Jack s’était élancé près de sa mère, il essayait de la soulever, il l’appelait, il la couvrait de baisers ; l’infortunée ne répondait que par un faible gémissement.

Pendant ce temps, les soudards étaient rentrés dans la cabane pour essayer de disputer au sol, qui l’absorbait, un reste de liqueur ; ils s’abreuvaient comme de véritables brutes.

Le brigadier enleva au foyer plusieurs mottes de tourbe enflammée et les lança sur la fougère qui fit entendre un vif grésillement, accompagné d’une épaisse fumée.

— Ça chauffe, crièrent les constables en se relevant, sortons, les amis. Ah ! ah ! voilà une expédition qui aurait pu être moins agréable !

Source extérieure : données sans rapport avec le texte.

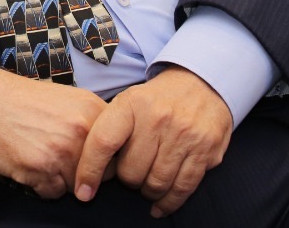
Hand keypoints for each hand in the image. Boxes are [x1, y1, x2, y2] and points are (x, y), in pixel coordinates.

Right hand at [0, 66, 107, 198]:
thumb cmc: (26, 101)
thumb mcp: (70, 99)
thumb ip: (93, 121)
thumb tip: (111, 146)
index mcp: (92, 111)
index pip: (118, 150)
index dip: (106, 158)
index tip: (94, 158)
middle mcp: (81, 131)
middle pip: (101, 174)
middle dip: (85, 172)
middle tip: (63, 157)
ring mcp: (62, 152)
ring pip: (78, 186)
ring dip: (63, 179)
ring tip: (45, 157)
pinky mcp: (41, 170)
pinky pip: (54, 193)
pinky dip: (43, 185)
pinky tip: (32, 164)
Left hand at [73, 65, 232, 217]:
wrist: (201, 82)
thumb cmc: (156, 100)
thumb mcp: (128, 101)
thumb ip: (108, 129)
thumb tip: (86, 170)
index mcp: (131, 104)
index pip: (103, 142)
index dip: (90, 170)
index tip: (83, 192)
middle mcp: (158, 118)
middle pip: (131, 171)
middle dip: (127, 180)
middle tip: (131, 174)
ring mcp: (184, 134)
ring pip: (156, 183)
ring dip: (148, 192)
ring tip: (146, 186)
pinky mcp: (206, 150)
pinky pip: (183, 187)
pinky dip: (169, 203)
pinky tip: (160, 206)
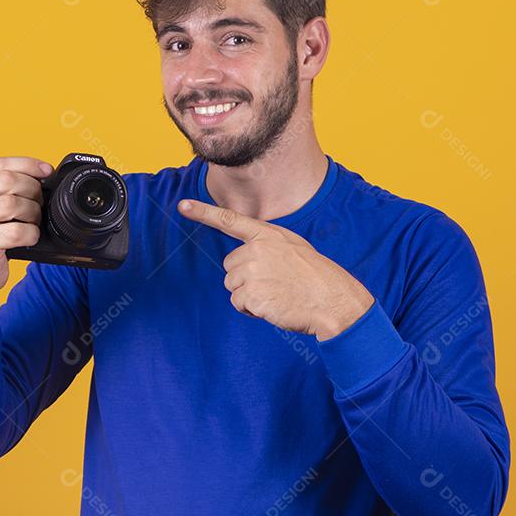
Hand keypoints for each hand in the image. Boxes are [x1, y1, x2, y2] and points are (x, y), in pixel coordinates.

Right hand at [0, 156, 52, 319]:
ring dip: (32, 212)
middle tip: (39, 203)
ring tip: (32, 222)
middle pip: (7, 180)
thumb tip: (42, 178)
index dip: (27, 164)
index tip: (47, 170)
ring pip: (12, 203)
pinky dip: (31, 233)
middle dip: (32, 189)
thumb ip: (5, 194)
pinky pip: (16, 231)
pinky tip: (29, 238)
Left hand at [178, 199, 375, 339]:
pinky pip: (239, 304)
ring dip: (249, 296)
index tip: (182, 206)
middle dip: (245, 278)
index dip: (203, 213)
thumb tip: (243, 258)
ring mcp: (254, 271)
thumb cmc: (316, 278)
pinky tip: (274, 305)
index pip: (229, 220)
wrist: (333, 300)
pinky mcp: (252, 294)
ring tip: (277, 294)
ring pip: (232, 286)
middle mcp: (257, 249)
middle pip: (230, 266)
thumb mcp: (293, 249)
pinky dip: (252, 310)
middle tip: (274, 284)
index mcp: (268, 235)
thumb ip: (267, 246)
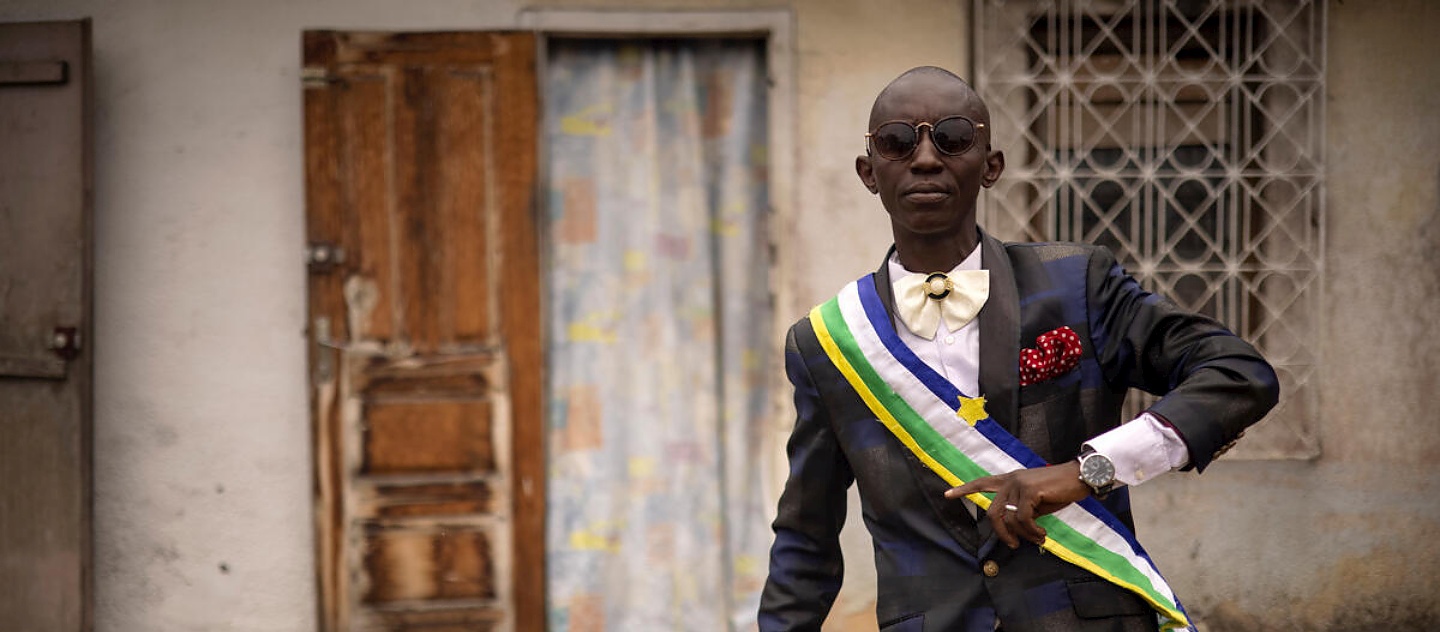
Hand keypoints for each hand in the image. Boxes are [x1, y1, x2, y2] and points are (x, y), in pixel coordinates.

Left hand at [944, 461, 1090, 548]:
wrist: (1080, 477)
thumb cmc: (1060, 489)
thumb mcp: (1037, 502)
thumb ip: (1022, 510)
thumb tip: (1015, 529)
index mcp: (1010, 480)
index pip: (982, 483)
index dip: (965, 489)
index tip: (947, 494)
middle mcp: (1011, 480)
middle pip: (993, 512)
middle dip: (1002, 533)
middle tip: (1013, 545)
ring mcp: (1019, 484)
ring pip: (1009, 519)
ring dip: (1023, 535)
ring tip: (1037, 539)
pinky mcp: (1030, 490)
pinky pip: (1023, 519)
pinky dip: (1032, 531)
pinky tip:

La flamme s’éleva du toit de chaume, Jack et sa mère poussèrent un cri, leur cabane n’était plus qu’un brasier.

Les constables chancelants, hébétés par l’ivresse, riaient, chantaient et dansaient autour du feu en prononçant des imprécations et des blasphèmes ; l’un d’eux, plus enragé que les autres, insultait les infortunés et disait :

— Votre bon Dieu, protecteur de la veuve et de l’orphelin, vous la rendra, braves gens ; si la foi transporte des montagnes, elle peut bien aussi relever les maisons.

— Ah ! ah ! ah ! ricanaient les camarades, on voit bien que tu as été un papiste dans le temps, tu n’as pas oublié les leçons des prêtres.

— Moi, fit l’apostat avec un effroyable juron, si j’avais un prêtre ici, je lui plongerais la tête dans la fournaise, on verrait si les anges viendraient l’en délivrer. Ah ! ah ! je voudrais bien voir cela.